Until you see this hard to appreciate the value in it, well done.


----------



## Greendoc (Mar 24, 2018)

Amorae said:


> Thanks for the helpful information drummereef. Do you know how your design differs from the strom nozzle assembly that Pete at GCI Turf is offering? If I understand correctly, his assembly is designed for fertilizer applications and not herbicides.

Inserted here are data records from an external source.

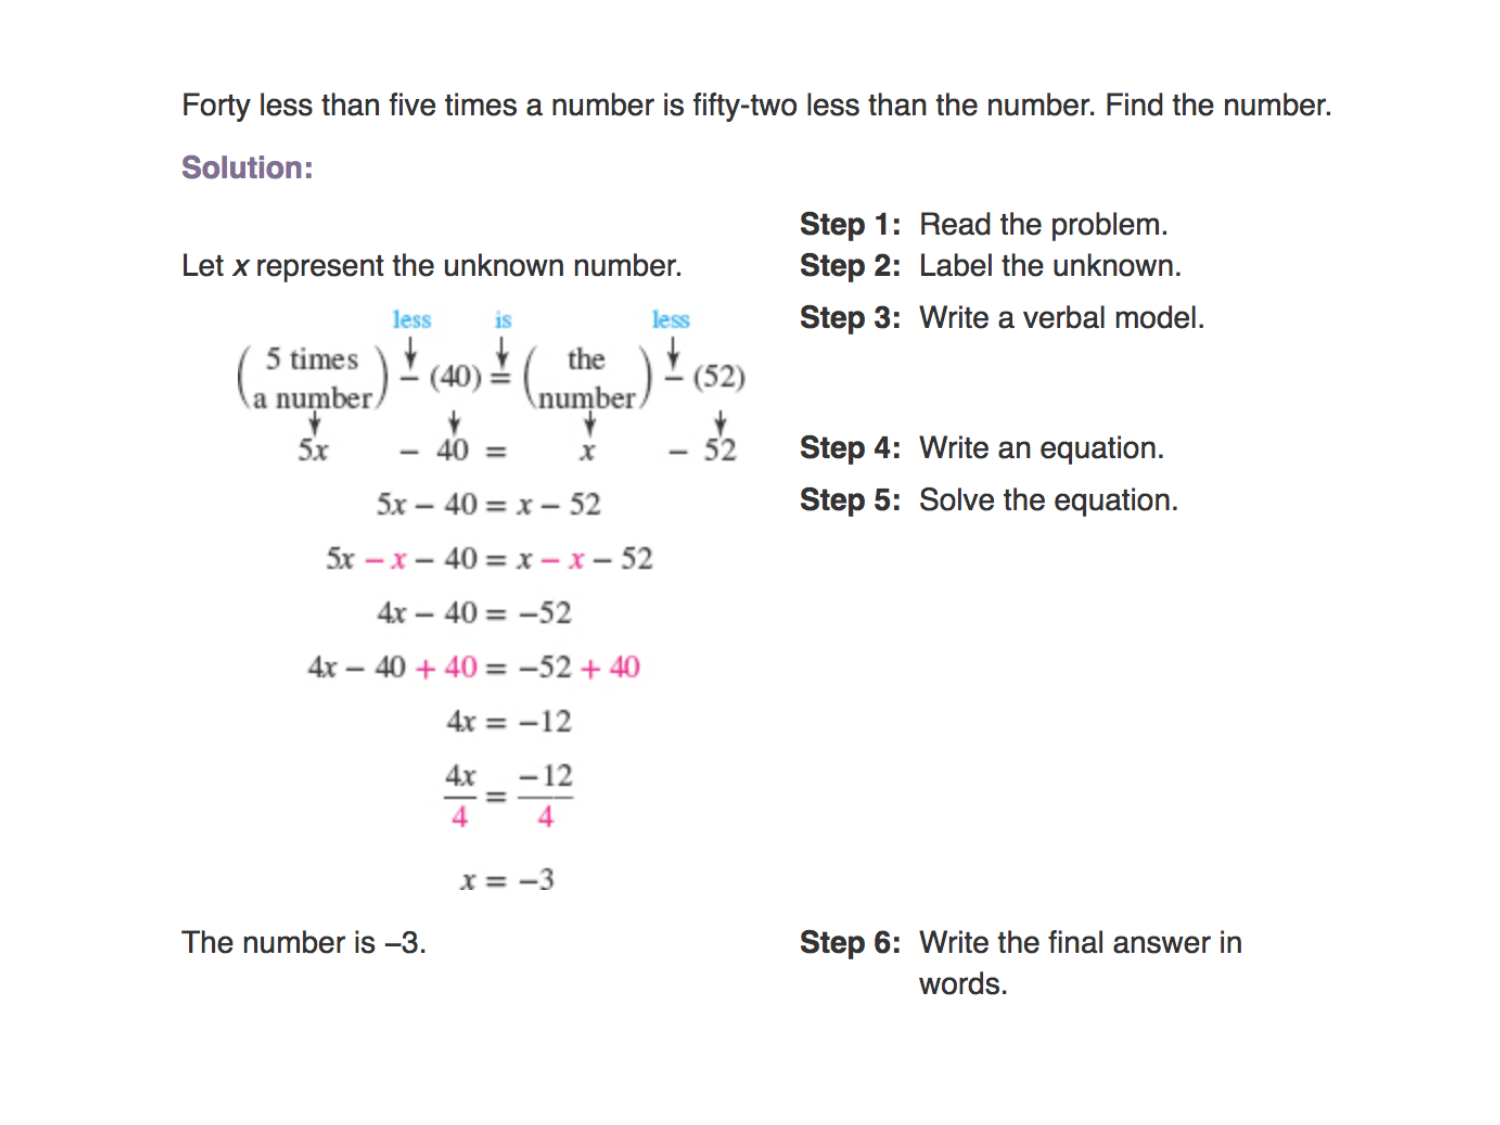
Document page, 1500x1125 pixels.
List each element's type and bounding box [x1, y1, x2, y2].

list [0, 85, 1500, 1006]
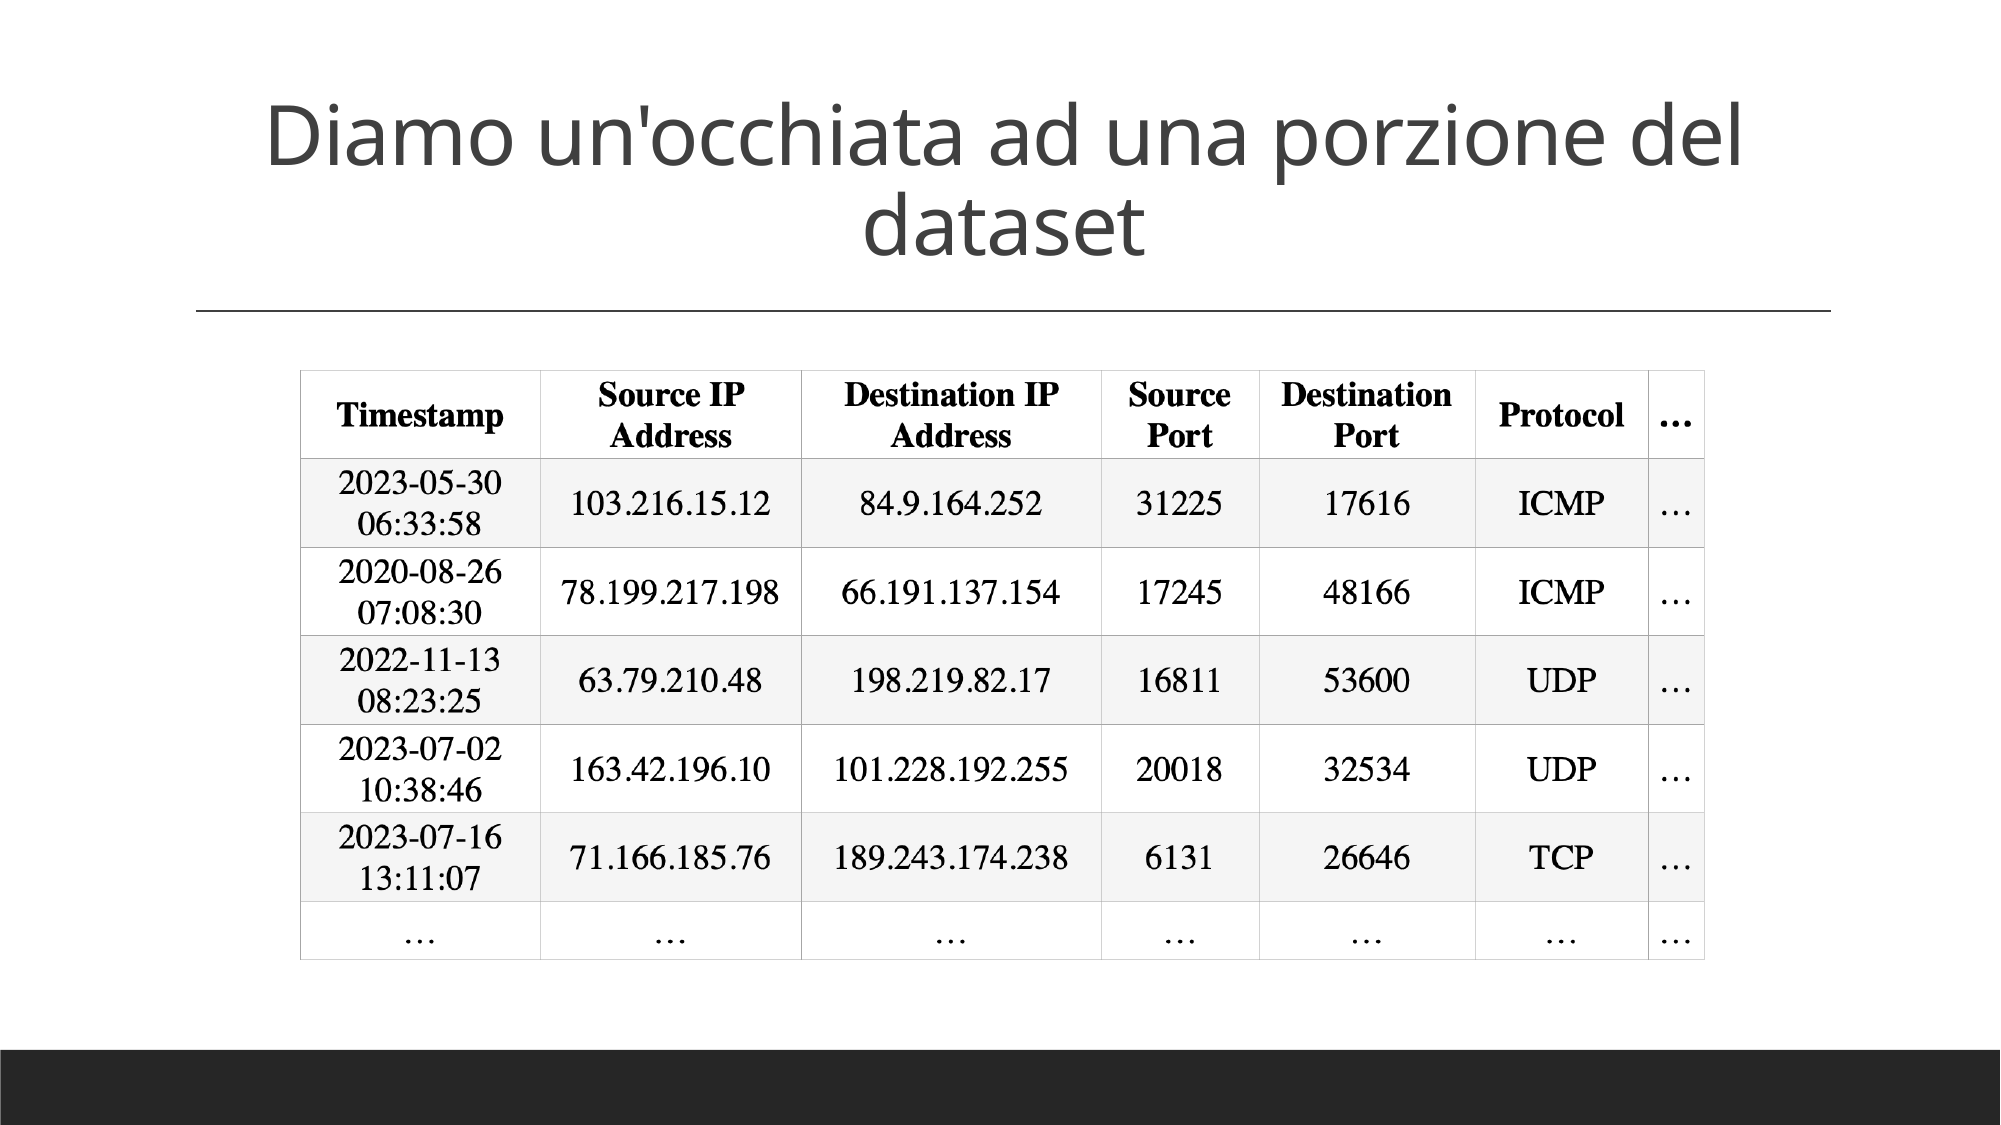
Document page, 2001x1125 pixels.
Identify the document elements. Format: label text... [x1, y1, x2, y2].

picture [282, 345, 1727, 965]
title Diamo un'occhiata ad una porzione del dataset [119, 44, 1891, 281]
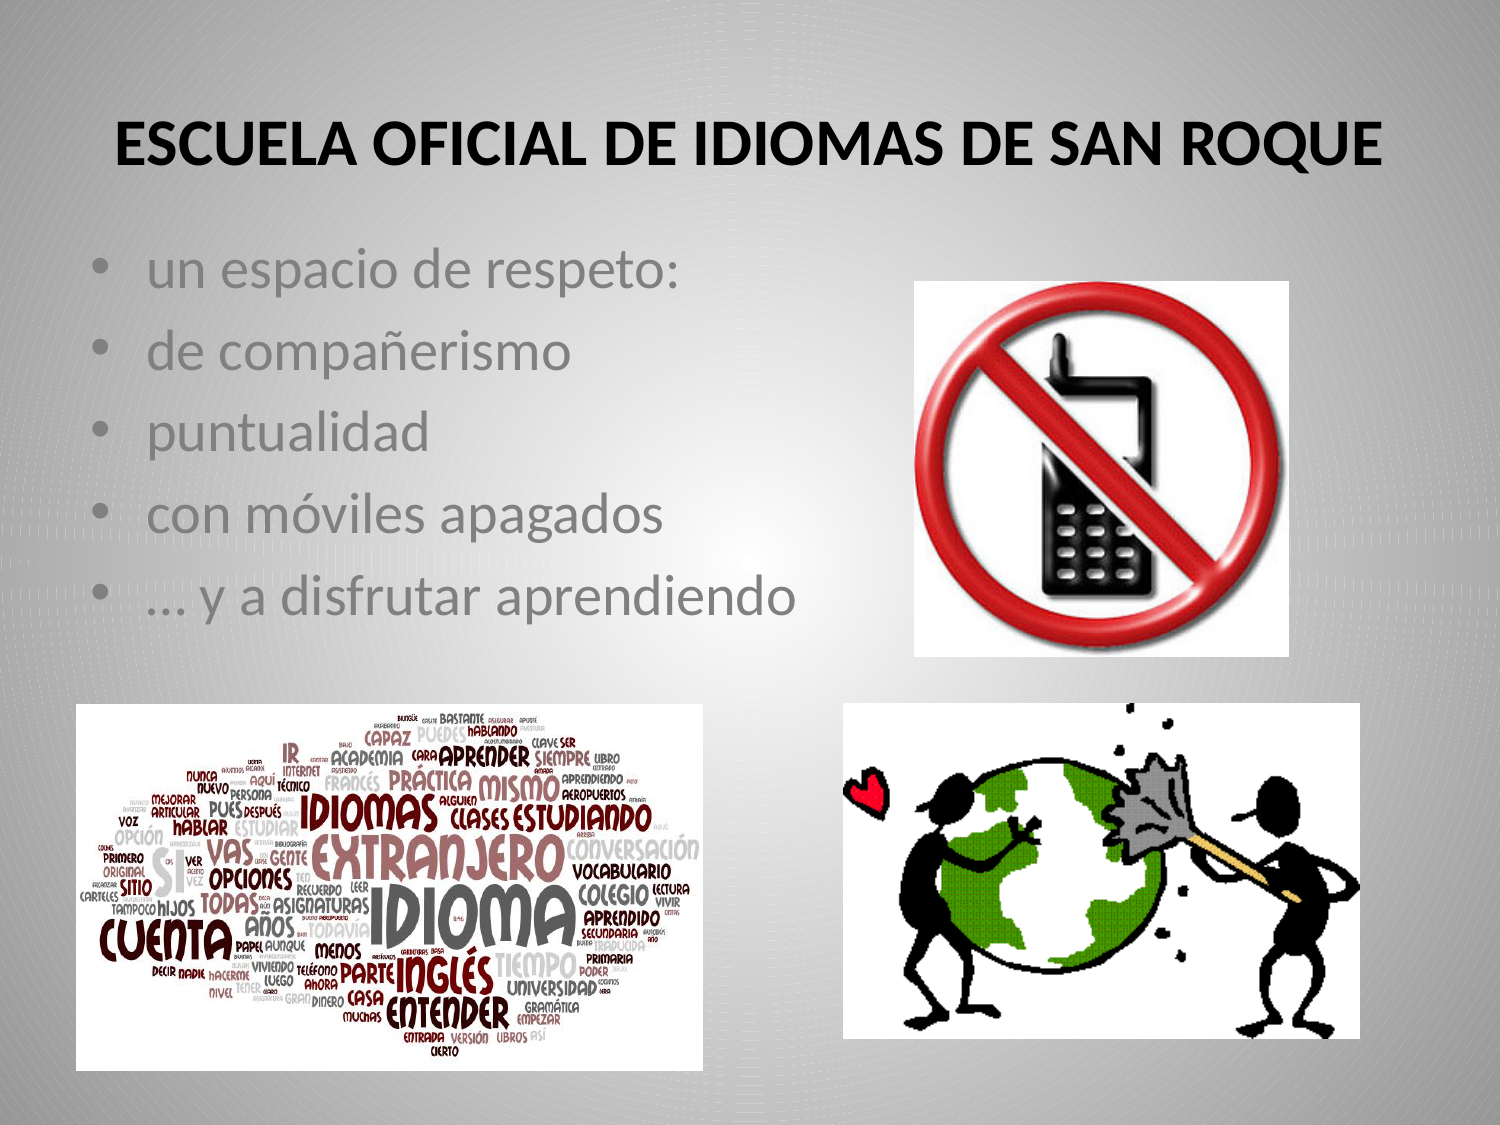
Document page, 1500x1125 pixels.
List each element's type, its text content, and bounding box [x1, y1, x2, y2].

picture [913, 280, 1290, 657]
title ESCUELA OFICIAL DE IDIOMAS DE SAN ROQUE [74, 44, 1426, 222]
picture [843, 702, 1360, 1040]
picture [76, 703, 704, 1071]
list un espacio de respeto: de compañerismo puntualidad con móviles apagados … y a disfrutar aprendiendo [74, 222, 1426, 1006]
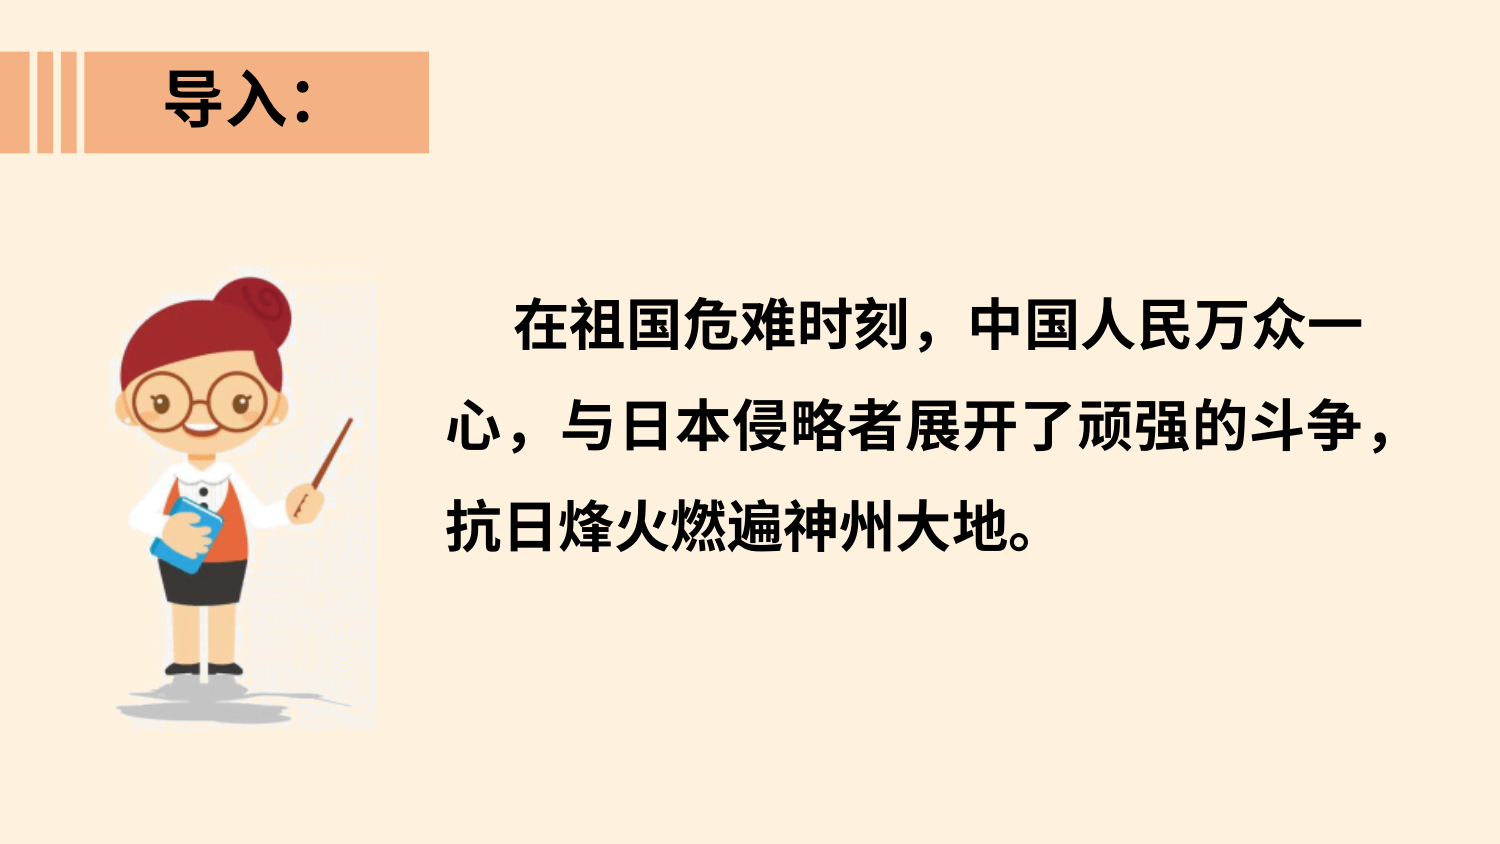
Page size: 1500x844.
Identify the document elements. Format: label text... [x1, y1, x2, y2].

text_box [37, 51, 54, 154]
text_box 在祖国危难时刻，中国人民万众一心，与日本侵略者展开了顽强的斗争，抗日烽火燃遍神州大地。 [434, 249, 1376, 565]
text_box [60, 51, 77, 154]
text_box 导入： [84, 51, 429, 154]
picture [0, 0, 1500, 844]
text_box [0, 51, 30, 154]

Pete's nozzle is made to utilize a flood jet nozzle to apply a very low volume of liquid to a large area. It does that by dispensing the liquid as widely scattered drops. The above nozzle assembly utilizes the Teejet boom spraying nozzles in a manner similar to a golf or field sprayer. Namely a larger volume of liquid dispensed in a manner ensuring very good coverage of the target.


----------



## Amorae (May 14, 2019)

Thank you for the explanation Greendoc.


----------



## sanders4617 (Jul 9, 2018)

What's the part number for the black nut thing? And does the filter come with or is that something that's purchased as well?


----------



## Ware (Jan 28, 2017)

> ...Based on the spec sheet a Turbo Teejet looks like a very good all-in-one tip, *yet neither you nor Ware chose it*.


@corneliani I'm not really sure what makes you say that. I often suggest the Turbo TeeJet as an excellent nozzle option...

Here
Here
Here
Here
Here
Here
Here
Here
Here​
I guess I'm confused. :?

ETA: It looks like you deleted your post for some reason.


----------



## corneliani (Apr 2, 2019)

Hey @Ware .. I deleted it because I had run across some of those posts soon after! 😐 sorry.


----------



## corneliani (Apr 2, 2019)

I've read up in these posts every chance I get but there's so much info sometimes you just don't get around to it all. Thanks for linking some of the other posts as well.


----------



## ThomasPI (May 18, 2019)

About to source parts for a wand soon as well.


----------



## Amorae (May 14, 2019)

I just received my Strom 4 gallon sprayer last week. It came with a tee jet nozzle - 110 04 VP as close as I can tell from the really small writing. It gives me a spray pattern of about 6.5' wide. Is this a new nozzle addition to the sprayer or is the modification mentioned by @drummereef above superior to this in some way? I'm primarily using this to apply pre and post emergents on my 18,000 sf lawn.


----------



## drummereef (Oct 15, 2018)

Amorae said:


> I just received my Strom 4 gallon sprayer last week. It came with a tee jet nozzle - 110 04 VP as close as I can tell from the really small writing. It gives me a spray pattern of about 6.5' wide. Is this a new nozzle addition to the sprayer or is the modification mentioned by @drummereef above superior to this in some way? I'm primarily using this to apply pre and post emergents on my 18,000 sf lawn.


That must be a new nozzle, mine didn't come with a wide fan teejet nozzle originally when I bought it. I had to DIY mine to get the pattern I wanted. 👌


----------